Start of DATA EXTRACT
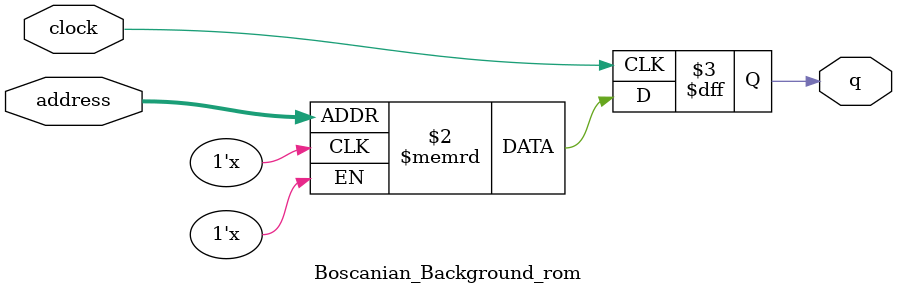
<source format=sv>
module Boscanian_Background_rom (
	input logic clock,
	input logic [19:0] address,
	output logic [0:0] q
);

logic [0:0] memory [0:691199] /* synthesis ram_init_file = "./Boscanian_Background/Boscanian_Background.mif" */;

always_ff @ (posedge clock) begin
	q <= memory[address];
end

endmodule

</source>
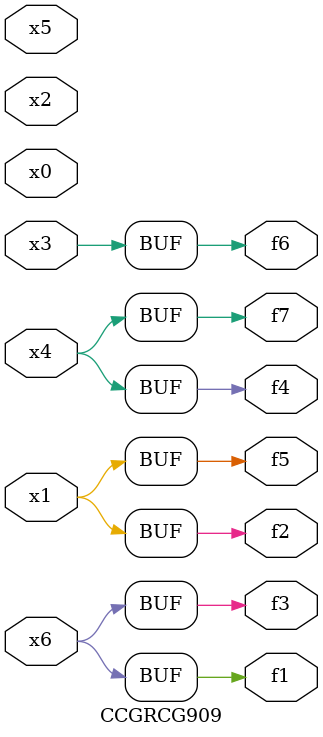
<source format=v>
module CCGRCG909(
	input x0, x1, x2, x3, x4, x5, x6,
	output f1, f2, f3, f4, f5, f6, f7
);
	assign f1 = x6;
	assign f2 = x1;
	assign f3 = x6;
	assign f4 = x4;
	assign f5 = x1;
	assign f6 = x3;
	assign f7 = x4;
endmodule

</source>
End of DATA EXTRACT
Start of DATA EXTRACT
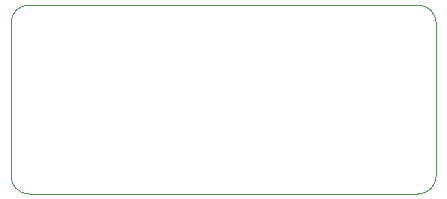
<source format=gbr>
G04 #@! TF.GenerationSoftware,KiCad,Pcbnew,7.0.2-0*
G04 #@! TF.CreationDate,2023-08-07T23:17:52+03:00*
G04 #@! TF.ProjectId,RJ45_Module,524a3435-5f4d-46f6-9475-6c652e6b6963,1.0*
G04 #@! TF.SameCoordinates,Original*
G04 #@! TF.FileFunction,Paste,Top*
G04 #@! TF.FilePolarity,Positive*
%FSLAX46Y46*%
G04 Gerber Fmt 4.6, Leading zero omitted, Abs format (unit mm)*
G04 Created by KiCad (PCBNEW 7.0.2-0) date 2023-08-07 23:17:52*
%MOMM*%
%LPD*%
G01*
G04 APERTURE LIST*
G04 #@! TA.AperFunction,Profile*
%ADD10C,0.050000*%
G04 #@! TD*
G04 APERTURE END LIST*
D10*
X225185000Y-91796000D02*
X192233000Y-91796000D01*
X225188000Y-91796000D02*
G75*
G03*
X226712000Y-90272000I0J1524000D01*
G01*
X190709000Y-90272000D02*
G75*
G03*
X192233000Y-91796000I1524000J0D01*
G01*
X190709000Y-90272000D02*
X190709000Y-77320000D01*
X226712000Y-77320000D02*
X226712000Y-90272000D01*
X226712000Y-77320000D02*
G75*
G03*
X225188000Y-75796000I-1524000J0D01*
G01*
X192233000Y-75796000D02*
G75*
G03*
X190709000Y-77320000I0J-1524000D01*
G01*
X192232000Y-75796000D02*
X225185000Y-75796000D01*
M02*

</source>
End of DATA EXTRACT
THE PROBLEM: Read through the listing and copy each line in which the word "clock" occurs.

ANSWER SPACE:
	input logic clock,
always_ff @ (posedge clock) begin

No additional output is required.